Prediction of Immune Diseases by Physicochemical Properties of Antigen Proteins
|關鍵字:||免疫疾病;免疫抗原;IEDB;資料探勘;物理化學屬性;屬性選擇;Immune-related diseases;Immunogen;IEDB;Data mining;physicochemical features;feature selection|
|摘要:||免疫系統可以保護人體抵抗病毒、細菌、寄生蟲等外來物質的侵害，我們稱任何能引發免疫反應的外來物質或是有機體為免疫抗原。常見的免疫疾病包括過敏疾病、自體免疫疾病以及傳染性疾病，而過敏原、自體抗原以及具有傳染力的病原體分別為造成三種免疫疾病之免疫抗原。近年來，由於地理位置、環境汙染等因素，罹患免疫疾病的人口數不斷增加，受到感染的個體通常需要數個月的時間才能完全康復，症狀較嚴重者會導致死亡，因此降低個體暴露在免疫抗原進而導致疾病的機會以及辨識出由不同免疫抗原引發的疾病，使得我們能夠提供適當的治療是相當重要。
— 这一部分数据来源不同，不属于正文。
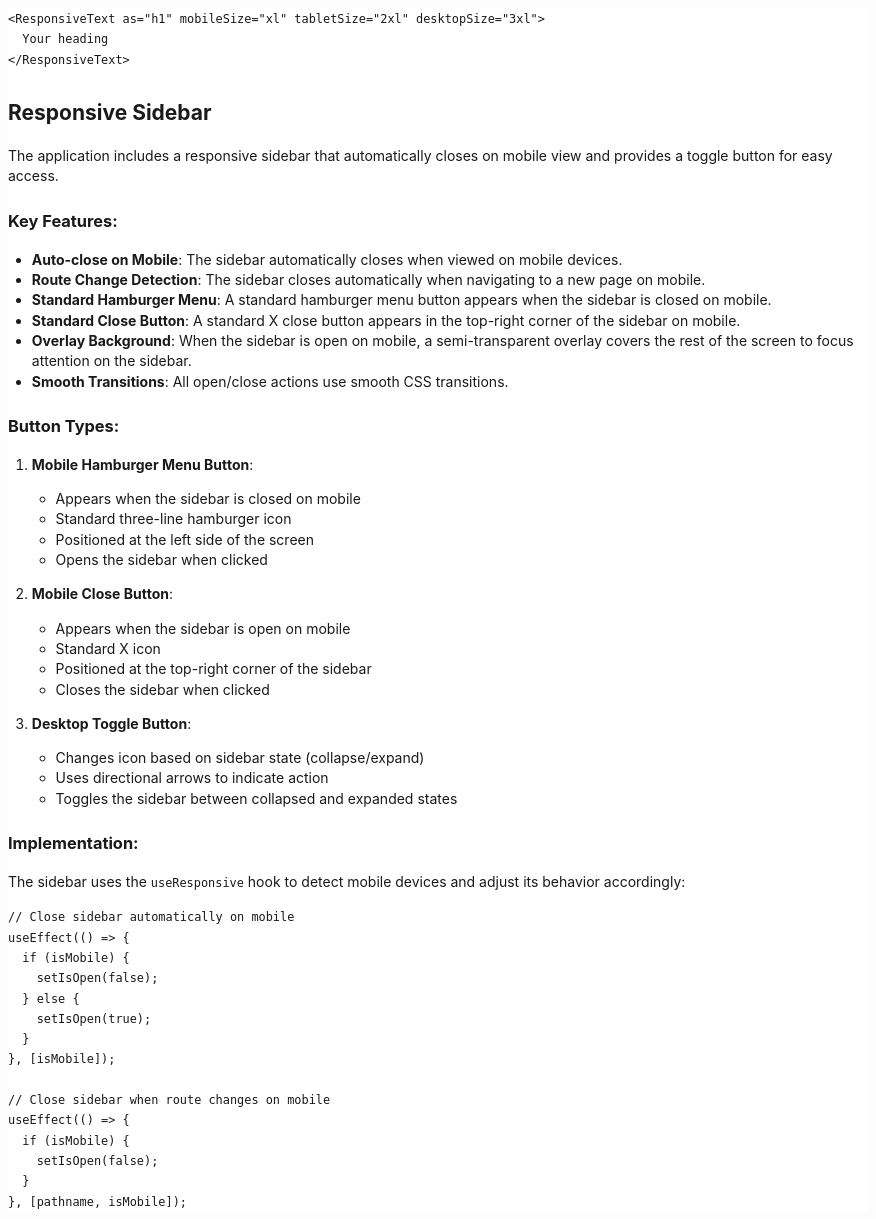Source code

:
 ```tsx
<ResponsiveText as="h1" mobileSize="xl" tabletSize="2xl" desktopSize="3xl">
  Your heading
</ResponsiveText>
```

## Responsive Sidebar

The application includes a responsive sidebar that automatically closes on mobile view and provides a toggle button for easy access.

### Key Features:

- **Auto-close on Mobile**: The sidebar automatically closes when viewed on mobile devices.
- **Route Change Detection**: The sidebar closes automatically when navigating to a new page on mobile.
- **Standard Hamburger Menu**: A standard hamburger menu button appears when the sidebar is closed on mobile.
- **Standard Close Button**: A standard X close button appears in the top-right corner of the sidebar on mobile.
- **Overlay Background**: When the sidebar is open on mobile, a semi-transparent overlay covers the rest of the screen to focus attention on the sidebar.
- **Smooth Transitions**: All open/close actions use smooth CSS transitions.

### Button Types:

1. **Mobile Hamburger Menu Button**: 
   - Appears when the sidebar is closed on mobile
   - Standard three-line hamburger icon
   - Positioned at the left side of the screen
   - Opens the sidebar when clicked

2. **Mobile Close Button**:
   - Appears when the sidebar is open on mobile
   - Standard X icon
   - Positioned at the top-right corner of the sidebar
   - Closes the sidebar when clicked

3. **Desktop Toggle Button**:
   - Changes icon based on sidebar state (collapse/expand)
   - Uses directional arrows to indicate action
   - Toggles the sidebar between collapsed and expanded states

### Implementation:

The sidebar uses the `useResponsive` hook to detect mobile devices and adjust its behavior accordingly:

```tsx
// Close sidebar automatically on mobile
useEffect(() => {
  if (isMobile) {
    setIsOpen(false);
  } else {
    setIsOpen(true);
  }
}, [isMobile]);

// Close sidebar when route changes on mobile
useEffect(() => {
  if (isMobile) {
    setIsOpen(false);
  }
}, [pathname, isMobile]);
```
雖然有些研究是針對由過敏原所造成的疾病，但很少研究是針對由自體抗原與具有傳染性的病原體所造成的疾病。本論文的研究目的為兩部分 : (1) 研究免疫抗原之物理化學性質，(2) 比較基於物理化學性質之分類方法。在這項研究中，我們蒐集172條已知B細胞表位之免疫抗原，其中屬於過敏原有35條、自體抗原有34條以及具有傳染性的病原體有103條。實驗結果顯示1-NN的分類準確性勝過於C4.5與SVM，而Flexibility屬性為區分三種免疫疾病之關鍵屬性。|
Human bodies protected by our immune system resist viruses, bacteria, parasites etc. We call any foreign substance or organism that provokes an immune response an immunogen. Common immune-related diseases include allergies, autoimmune diseases and several infectious diseases. Allergens, autoantigens and pathogens are the immunogens that cause the three immune-related diseases. In recent years, the number of people suffering from immune-related diseases has been increasing because of the factors such as geographical locations, environment pollutions, etc. Patients who have diseases of the immune system often require several months to recover, but some may even die if the health condition is too serious. Therefore, it is important not only to reduce the chance of the body exposure to the immunogens that cause the diseases, but also to distinguish the diseases provoked by different immunogenes so that we can provide the appropriate treatments. While there are some studies on the disease caused by allergens, little research has been conducted on other immune-related diseases caused by autoantigens and pathogens. The objective of this thesis is two-fold: (a) studying the physicochemical properties of immunogenes, and (b) comparing computational methods that classify immune-related diseases based on the physicochemical properties. For this study, we collected 172 immunogens with known B-cell epitopes, including 35 allergens, 34 autoantigens and 103 pathogens. Experimental results show that 1-NN outperforms both C4.5 and SVM for the classification accuracy, and the attribute, flexibility, plays the key role in disease classification.